**Records for this exercise**.
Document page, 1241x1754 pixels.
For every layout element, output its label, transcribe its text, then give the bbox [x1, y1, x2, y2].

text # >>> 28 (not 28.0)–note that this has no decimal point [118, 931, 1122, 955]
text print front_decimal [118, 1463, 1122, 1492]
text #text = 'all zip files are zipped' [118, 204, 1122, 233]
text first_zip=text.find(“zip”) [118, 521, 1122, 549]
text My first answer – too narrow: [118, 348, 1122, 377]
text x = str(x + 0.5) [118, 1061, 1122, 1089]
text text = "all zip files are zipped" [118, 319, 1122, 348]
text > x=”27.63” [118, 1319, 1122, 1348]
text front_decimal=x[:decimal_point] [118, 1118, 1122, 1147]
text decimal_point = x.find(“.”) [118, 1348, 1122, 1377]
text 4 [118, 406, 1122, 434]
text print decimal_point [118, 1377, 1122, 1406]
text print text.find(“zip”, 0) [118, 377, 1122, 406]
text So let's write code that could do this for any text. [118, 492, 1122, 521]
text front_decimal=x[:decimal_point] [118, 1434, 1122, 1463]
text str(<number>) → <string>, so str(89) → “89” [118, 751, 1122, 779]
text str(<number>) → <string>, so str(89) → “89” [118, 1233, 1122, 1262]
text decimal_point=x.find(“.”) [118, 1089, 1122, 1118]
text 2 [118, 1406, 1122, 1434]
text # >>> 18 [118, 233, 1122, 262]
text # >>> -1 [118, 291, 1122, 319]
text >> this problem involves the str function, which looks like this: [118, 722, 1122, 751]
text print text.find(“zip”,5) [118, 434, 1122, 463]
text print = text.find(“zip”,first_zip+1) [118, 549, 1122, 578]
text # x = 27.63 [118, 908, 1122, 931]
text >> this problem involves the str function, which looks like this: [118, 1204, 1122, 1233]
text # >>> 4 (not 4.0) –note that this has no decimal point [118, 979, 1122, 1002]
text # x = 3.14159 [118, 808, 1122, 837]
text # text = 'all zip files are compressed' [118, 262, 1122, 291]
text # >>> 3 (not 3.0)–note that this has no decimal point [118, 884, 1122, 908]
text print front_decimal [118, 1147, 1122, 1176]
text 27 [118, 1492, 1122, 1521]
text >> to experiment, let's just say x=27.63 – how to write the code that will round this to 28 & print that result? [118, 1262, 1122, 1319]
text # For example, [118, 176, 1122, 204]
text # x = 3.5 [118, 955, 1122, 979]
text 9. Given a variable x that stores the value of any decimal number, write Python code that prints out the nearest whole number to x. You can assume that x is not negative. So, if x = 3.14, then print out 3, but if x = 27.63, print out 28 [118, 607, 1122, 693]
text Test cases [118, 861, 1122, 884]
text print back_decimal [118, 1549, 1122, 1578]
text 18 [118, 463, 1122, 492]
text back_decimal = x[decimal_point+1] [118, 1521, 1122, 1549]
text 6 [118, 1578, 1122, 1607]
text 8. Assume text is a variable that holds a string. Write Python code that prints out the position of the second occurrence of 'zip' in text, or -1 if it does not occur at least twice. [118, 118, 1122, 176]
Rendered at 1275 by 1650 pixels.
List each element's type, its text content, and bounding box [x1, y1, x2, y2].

**Written exercise**. Rewrite the items above, swapping "front_decimal" for "whole_part" wherever it occurs and leaving everything else as it is.

**Written response**.
Document page, 1241x1754 pixels.
For every layout element, output its label, transcribe its text, then give the bbox [x1, y1, x2, y2].

text # >>> 28 (not 28.0)–note that this has no decimal point [118, 931, 1122, 955]
text print whole_part [118, 1463, 1122, 1492]
text #text = 'all zip files are zipped' [118, 204, 1122, 233]
text first_zip=text.find(“zip”) [118, 521, 1122, 549]
text My first answer – too narrow: [118, 348, 1122, 377]
text x = str(x + 0.5) [118, 1061, 1122, 1089]
text text = "all zip files are zipped" [118, 319, 1122, 348]
text > x=”27.63” [118, 1319, 1122, 1348]
text whole_part=x[:decimal_point] [118, 1118, 1122, 1147]
text decimal_point = x.find(“.”) [118, 1348, 1122, 1377]
text 4 [118, 406, 1122, 434]
text print decimal_point [118, 1377, 1122, 1406]
text print text.find(“zip”, 0) [118, 377, 1122, 406]
text So let's write code that could do this for any text. [118, 492, 1122, 521]
text whole_part=x[:decimal_point] [118, 1434, 1122, 1463]
text str(<number>) → <string>, so str(89) → “89” [118, 751, 1122, 779]
text str(<number>) → <string>, so str(89) → “89” [118, 1233, 1122, 1262]
text decimal_point=x.find(“.”) [118, 1089, 1122, 1118]
text 2 [118, 1406, 1122, 1434]
text # >>> 18 [118, 233, 1122, 262]
text # >>> -1 [118, 291, 1122, 319]
text >> this problem involves the str function, which looks like this: [118, 722, 1122, 751]
text print text.find(“zip”,5) [118, 434, 1122, 463]
text print = text.find(“zip”,first_zip+1) [118, 549, 1122, 578]
text # x = 27.63 [118, 908, 1122, 931]
text >> this problem involves the str function, which looks like this: [118, 1204, 1122, 1233]
text # >>> 4 (not 4.0) –note that this has no decimal point [118, 979, 1122, 1002]
text # x = 3.14159 [118, 808, 1122, 837]
text # text = 'all zip files are compressed' [118, 262, 1122, 291]
text # >>> 3 (not 3.0)–note that this has no decimal point [118, 884, 1122, 908]
text print whole_part [118, 1147, 1122, 1176]
text 27 [118, 1492, 1122, 1521]
text >> to experiment, let's just say x=27.63 – how to write the code that will round this to 28 & print that result? [118, 1262, 1122, 1319]
text # For example, [118, 176, 1122, 204]
text # x = 3.5 [118, 955, 1122, 979]
text 9. Given a variable x that stores the value of any decimal number, write Python code that prints out the nearest whole number to x. You can assume that x is not negative. So, if x = 3.14, then print out 3, but if x = 27.63, print out 28 [118, 607, 1122, 693]
text Test cases [118, 861, 1122, 884]
text print back_decimal [118, 1549, 1122, 1578]
text 18 [118, 463, 1122, 492]
text back_decimal = x[decimal_point+1] [118, 1521, 1122, 1549]
text 6 [118, 1578, 1122, 1607]
text 8. Assume text is a variable that holds a string. Write Python code that prints out the position of the second occurrence of 'zip' in text, or -1 if it does not occur at least twice. [118, 118, 1122, 176]
Rendered at 1275 by 1650 pixels.
List each element's type, its text content, and bounding box [x1, y1, x2, y2].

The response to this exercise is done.